It’s ugly out there. This was supposed to be the arrival year for the next great Detroit Tigers pitching staff. Instead, Tucker Barnhart, Kody Clemens, and Harold Castro each have pitched more innings than Spencer Turnbull, who still is recovering from Tommy John surgery, and, combined, those three position players have pitched nearly as many innings (7.0) as has Matt Manning (8.0), who hasn’t pitched since mid-April due to various injuries. Casey Mize also couldn’t make it out of April, throwing just ten innings before injuries knocked him out and eventually required him to take the Tommy John medicine. Alex Faedo survived all the way to July before discovering he’d inherited one of Matt Kemp‘s hips. Elvin Rodriguez, who came to the Tigers organization as the player to be named later in the Justin Upton trade, has made five scattered starts, because why not? (His rotation-worst 13.19 ERA is why not.) The two veteran workhorses signed in the offseason, Eduardo Rodriguez and Michael Pineda, have not been good in the rare moments they’ve been on the field, and while Pineda recently returned (to serve live batting practice), the team literally doesn’t know where Rodriquez is and apparently hasn’t for some time. Tarik Skubal stood amidst the carnage and looked ready to thrive, but he fell apart sometime in mid-June and has not yet commenced the reassembly process. (Skubal’s pitching as I write, so maybe this will serve as a reverse jinx.)

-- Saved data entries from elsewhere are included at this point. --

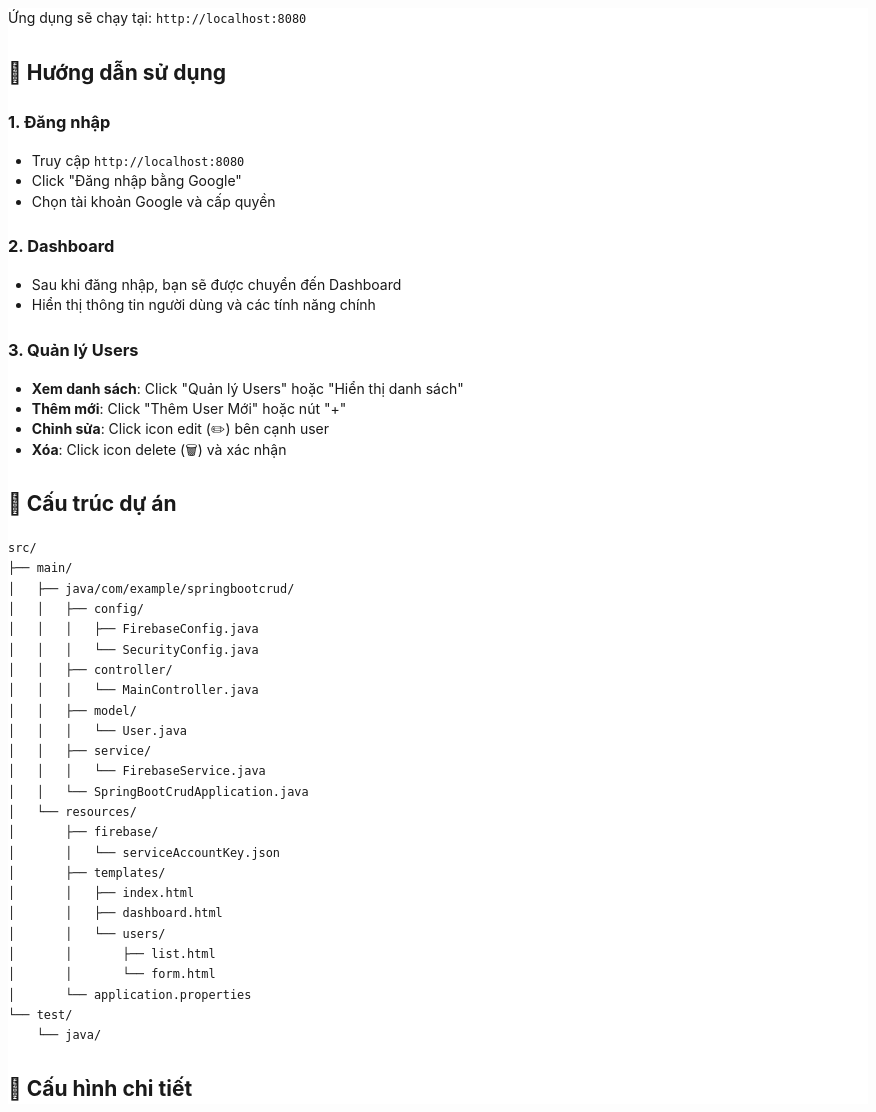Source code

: Ứng dụng sẽ chạy tại: `http://localhost:8080`

## 🎯 Hướng dẫn sử dụng

### 1. Đăng nhập
- Truy cập `http://localhost:8080`
- Click "Đăng nhập bằng Google"
- Chọn tài khoản Google và cấp quyền

### 2. Dashboard
- Sau khi đăng nhập, bạn sẽ được chuyển đến Dashboard
- Hiển thị thông tin người dùng và các tính năng chính

### 3. Quản lý Users
- **Xem danh sách**: Click "Quản lý Users" hoặc "Hiển thị danh sách"
- **Thêm mới**: Click "Thêm User Mới" hoặc nút "+"
- **Chỉnh sửa**: Click icon edit (✏️) bên cạnh user
- **Xóa**: Click icon delete (🗑️) và xác nhận

## 📁 Cấu trúc dự án

```
src/
├── main/
│   ├── java/com/example/springbootcrud/
│   │   ├── config/
│   │   │   ├── FirebaseConfig.java
│   │   │   └── SecurityConfig.java
│   │   ├── controller/
│   │   │   └── MainController.java
│   │   ├── model/
│   │   │   └── User.java
│   │   ├── service/
│   │   │   └── FirebaseService.java
│   │   └── SpringBootCrudApplication.java
│   └── resources/
│       ├── firebase/
│       │   └── serviceAccountKey.json
│       ├── templates/
│       │   ├── index.html
│       │   ├── dashboard.html
│       │   └── users/
│       │       ├── list.html
│       │       └── form.html
│       └── application.properties
└── test/
    └── java/
```

## 🔧 Cấu hình chi tiết
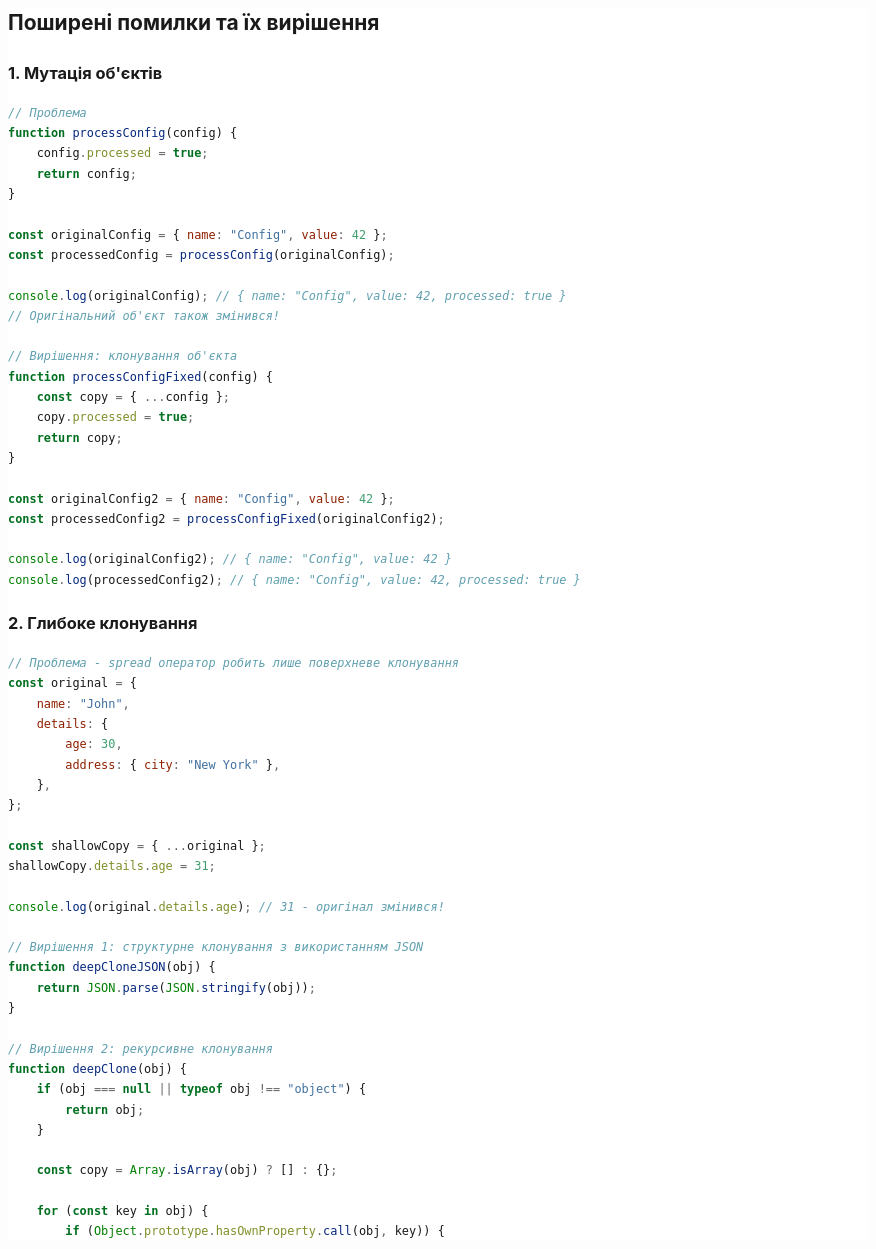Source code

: ## Поширені помилки та їх вирішення

### 1. Мутація об'єктів

```javascript
// Проблема
function processConfig(config) {
    config.processed = true;
    return config;
}

const originalConfig = { name: "Config", value: 42 };
const processedConfig = processConfig(originalConfig);

console.log(originalConfig); // { name: "Config", value: 42, processed: true }
// Оригінальний об'єкт також змінився!

// Вирішення: клонування об'єкта
function processConfigFixed(config) {
    const copy = { ...config };
    copy.processed = true;
    return copy;
}

const originalConfig2 = { name: "Config", value: 42 };
const processedConfig2 = processConfigFixed(originalConfig2);

console.log(originalConfig2); // { name: "Config", value: 42 }
console.log(processedConfig2); // { name: "Config", value: 42, processed: true }
```

### 2. Глибоке клонування

```javascript
// Проблема - spread оператор робить лише поверхневе клонування
const original = {
    name: "John",
    details: {
        age: 30,
        address: { city: "New York" },
    },
};

const shallowCopy = { ...original };
shallowCopy.details.age = 31;

console.log(original.details.age); // 31 - оригінал змінився!

// Вирішення 1: структурне клонування з використанням JSON
function deepCloneJSON(obj) {
    return JSON.parse(JSON.stringify(obj));
}

// Вирішення 2: рекурсивне клонування
function deepClone(obj) {
    if (obj === null || typeof obj !== "object") {
        return obj;
    }

    const copy = Array.isArray(obj) ? [] : {};

    for (const key in obj) {
        if (Object.prototype.hasOwnProperty.call(obj, key)) {
```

This leaves Beau Brieske as the first-half star of the Detroit rotation, just as everyone predicted. He shouldered more innings than every Tigers starter other than Skubal and, since June 1, he leads those starters in ERA (3.35), FIP (3.64), and fWAR (0.8). All of this of course made today’s injury announcement even more predictable. The twenty-seventh-round draft pick out of CSU-Pueblo will be out until at least August with a sore throwing arm. Considering the 91.2 innings he’s pitched for Detroit and Toledo in about three months nearly match the 106.2 innings he threw in a full season of minor-league ball in 2021 (and far exceed the 20.1 professional innings tossed in 2019), he probably was due for some soreness.
On the other side, Tigers fans have been fawning over the bullpen’s first-half performance. Only the Astros’ and Yankees’ bullpens posted lower ERAs in the first half. That’s neat, especially for a Detroit franchise with a recent history of notable struggles in that department. Maybe don’t look much further than that, though, because there’s good reason to expect the relief corps to collapse down the stretch as well. As a consequence of the severe rotation problems, the Detroit bullpen was highly taxed, and that fatigue, which very possibly will be further exacerbated in the next two weeks by trade departures, should start to manifest itself in terms of in-game results. Independent of that, an expected return to ordinary home-run/fly-ball fluctuations– the gap between the bullpen’s 3.31 FIP and 4.06 xFIP suggests a good deal of good luck in this regard– also would bring this group back to Earth.
Manager A.J. Hinch has the unenviable task of patching together enough functioning arms to cover the roughly 630 innings remaining in this season. His navigation of that obstacle course alone may make this second half worth watching.